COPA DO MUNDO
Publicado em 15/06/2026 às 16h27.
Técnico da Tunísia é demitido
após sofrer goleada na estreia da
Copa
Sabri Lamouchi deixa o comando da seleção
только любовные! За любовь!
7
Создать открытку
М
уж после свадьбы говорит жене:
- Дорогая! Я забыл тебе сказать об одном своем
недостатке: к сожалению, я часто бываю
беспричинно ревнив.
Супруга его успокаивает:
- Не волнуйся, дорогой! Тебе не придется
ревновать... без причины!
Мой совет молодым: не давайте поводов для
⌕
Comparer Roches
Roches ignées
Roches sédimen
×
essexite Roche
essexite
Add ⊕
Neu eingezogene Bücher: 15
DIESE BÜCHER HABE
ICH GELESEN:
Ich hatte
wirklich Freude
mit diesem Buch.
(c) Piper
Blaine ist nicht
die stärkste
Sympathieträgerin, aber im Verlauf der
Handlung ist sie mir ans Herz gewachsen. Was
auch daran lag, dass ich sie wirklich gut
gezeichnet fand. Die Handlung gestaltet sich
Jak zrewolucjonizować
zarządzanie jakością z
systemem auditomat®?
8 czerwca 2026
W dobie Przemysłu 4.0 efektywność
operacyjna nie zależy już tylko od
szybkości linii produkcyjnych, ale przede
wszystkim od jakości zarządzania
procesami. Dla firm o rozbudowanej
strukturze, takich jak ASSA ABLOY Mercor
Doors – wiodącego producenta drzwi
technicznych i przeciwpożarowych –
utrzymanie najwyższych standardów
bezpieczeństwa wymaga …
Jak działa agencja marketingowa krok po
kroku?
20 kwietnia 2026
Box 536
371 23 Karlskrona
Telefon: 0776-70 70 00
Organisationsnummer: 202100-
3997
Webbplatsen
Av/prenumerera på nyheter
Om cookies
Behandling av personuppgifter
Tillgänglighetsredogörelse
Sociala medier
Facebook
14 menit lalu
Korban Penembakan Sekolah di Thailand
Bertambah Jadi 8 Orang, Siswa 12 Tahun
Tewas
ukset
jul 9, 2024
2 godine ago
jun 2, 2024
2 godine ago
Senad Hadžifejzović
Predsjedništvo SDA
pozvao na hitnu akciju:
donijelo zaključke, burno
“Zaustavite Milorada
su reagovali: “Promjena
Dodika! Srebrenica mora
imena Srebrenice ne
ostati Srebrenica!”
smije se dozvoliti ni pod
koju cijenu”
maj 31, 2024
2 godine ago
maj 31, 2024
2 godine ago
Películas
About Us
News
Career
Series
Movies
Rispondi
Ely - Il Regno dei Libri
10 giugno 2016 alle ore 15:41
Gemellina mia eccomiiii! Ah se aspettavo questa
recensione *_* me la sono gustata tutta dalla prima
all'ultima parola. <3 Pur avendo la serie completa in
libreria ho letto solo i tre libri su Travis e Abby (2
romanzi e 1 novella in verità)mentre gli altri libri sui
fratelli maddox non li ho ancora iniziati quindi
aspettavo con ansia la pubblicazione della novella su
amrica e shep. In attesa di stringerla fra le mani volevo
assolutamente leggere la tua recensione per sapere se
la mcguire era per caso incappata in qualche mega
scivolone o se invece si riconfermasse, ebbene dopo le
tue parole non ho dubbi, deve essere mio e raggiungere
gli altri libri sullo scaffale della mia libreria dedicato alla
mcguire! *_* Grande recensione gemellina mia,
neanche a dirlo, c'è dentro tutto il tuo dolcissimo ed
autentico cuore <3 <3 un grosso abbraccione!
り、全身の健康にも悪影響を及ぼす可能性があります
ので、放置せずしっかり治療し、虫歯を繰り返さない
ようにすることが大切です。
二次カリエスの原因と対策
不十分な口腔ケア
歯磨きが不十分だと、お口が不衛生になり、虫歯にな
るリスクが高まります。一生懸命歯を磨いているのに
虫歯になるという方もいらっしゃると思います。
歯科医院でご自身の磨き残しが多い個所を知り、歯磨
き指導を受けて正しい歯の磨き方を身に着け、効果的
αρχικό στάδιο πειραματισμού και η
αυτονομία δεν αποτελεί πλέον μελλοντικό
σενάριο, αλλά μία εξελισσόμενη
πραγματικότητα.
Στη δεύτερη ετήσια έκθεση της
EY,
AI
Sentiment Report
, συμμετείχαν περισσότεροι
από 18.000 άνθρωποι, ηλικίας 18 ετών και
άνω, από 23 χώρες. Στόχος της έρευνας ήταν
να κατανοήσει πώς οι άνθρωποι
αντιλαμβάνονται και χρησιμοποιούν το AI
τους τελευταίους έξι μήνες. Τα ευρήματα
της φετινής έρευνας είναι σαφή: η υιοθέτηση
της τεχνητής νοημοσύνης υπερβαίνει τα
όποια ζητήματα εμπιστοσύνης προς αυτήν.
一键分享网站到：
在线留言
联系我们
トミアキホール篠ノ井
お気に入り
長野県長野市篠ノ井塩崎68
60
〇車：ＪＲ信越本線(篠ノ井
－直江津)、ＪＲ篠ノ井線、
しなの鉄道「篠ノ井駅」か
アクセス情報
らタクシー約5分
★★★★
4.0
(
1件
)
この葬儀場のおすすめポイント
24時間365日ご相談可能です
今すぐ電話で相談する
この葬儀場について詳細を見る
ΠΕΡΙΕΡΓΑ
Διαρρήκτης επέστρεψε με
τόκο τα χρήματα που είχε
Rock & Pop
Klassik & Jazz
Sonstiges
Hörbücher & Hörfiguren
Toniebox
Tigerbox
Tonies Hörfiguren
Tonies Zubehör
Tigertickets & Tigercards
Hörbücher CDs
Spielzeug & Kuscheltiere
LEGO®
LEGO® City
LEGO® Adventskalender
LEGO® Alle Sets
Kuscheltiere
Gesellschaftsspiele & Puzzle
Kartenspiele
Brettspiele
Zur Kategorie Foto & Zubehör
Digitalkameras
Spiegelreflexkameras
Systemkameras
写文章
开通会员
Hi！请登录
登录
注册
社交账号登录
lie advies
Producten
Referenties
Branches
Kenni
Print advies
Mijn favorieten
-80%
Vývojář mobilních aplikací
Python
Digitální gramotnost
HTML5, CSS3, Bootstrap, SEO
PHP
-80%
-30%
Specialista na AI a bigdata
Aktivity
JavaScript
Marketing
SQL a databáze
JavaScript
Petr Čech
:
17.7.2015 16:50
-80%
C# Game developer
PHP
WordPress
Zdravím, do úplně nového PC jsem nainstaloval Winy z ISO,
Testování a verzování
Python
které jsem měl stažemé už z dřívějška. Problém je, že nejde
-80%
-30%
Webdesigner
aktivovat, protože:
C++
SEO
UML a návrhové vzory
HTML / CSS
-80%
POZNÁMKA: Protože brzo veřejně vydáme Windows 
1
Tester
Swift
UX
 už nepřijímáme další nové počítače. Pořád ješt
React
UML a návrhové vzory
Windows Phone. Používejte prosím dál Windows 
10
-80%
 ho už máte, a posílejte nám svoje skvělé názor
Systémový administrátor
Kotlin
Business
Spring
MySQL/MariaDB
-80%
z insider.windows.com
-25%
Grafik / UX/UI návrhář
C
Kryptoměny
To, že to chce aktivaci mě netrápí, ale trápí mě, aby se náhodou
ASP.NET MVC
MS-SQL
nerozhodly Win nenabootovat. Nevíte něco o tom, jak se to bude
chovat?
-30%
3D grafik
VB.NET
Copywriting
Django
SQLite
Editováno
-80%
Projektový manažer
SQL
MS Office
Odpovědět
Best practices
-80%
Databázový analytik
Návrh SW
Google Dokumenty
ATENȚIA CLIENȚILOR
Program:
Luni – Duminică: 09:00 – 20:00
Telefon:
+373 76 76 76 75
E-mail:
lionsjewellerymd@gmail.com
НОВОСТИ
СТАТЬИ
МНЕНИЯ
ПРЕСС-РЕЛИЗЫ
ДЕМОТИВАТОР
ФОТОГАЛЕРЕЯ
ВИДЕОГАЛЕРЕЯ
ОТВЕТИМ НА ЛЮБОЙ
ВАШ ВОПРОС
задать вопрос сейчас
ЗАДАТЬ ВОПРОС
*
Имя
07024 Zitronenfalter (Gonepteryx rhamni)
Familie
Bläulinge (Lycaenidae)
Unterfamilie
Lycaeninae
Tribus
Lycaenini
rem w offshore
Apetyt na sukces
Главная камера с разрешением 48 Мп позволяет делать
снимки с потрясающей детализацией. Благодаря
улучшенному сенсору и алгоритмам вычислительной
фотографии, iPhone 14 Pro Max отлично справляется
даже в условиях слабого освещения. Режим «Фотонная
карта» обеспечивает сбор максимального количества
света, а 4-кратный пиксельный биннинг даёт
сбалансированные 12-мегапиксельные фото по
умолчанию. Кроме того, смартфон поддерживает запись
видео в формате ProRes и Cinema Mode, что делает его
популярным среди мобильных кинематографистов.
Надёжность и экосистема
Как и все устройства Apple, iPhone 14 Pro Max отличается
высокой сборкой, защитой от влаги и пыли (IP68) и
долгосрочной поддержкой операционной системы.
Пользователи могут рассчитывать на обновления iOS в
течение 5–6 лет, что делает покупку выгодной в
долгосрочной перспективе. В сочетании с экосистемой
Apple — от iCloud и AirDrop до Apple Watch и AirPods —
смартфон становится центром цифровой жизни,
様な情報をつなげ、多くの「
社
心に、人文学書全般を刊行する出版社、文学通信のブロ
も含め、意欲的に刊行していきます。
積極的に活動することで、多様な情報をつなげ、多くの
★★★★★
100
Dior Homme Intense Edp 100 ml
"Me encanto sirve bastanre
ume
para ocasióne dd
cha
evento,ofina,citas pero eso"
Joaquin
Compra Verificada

== == ==

For this exercise, repeat exactly the lines of the data above from the one with "Gemellina mia eccomiiii!" down to the one with "romanzi e 1", both end lines included.

Gemellina mia eccomiiii! Ah se aspettavo questa
recensione *_* me la sono gustata tutta dalla prima
all'ultima parola. <3 Pur avendo la serie completa in
libreria ho letto solo i tre libri su Travis e Abby (2
romanzi e 1 novella in verità)mentre gli altri libri sui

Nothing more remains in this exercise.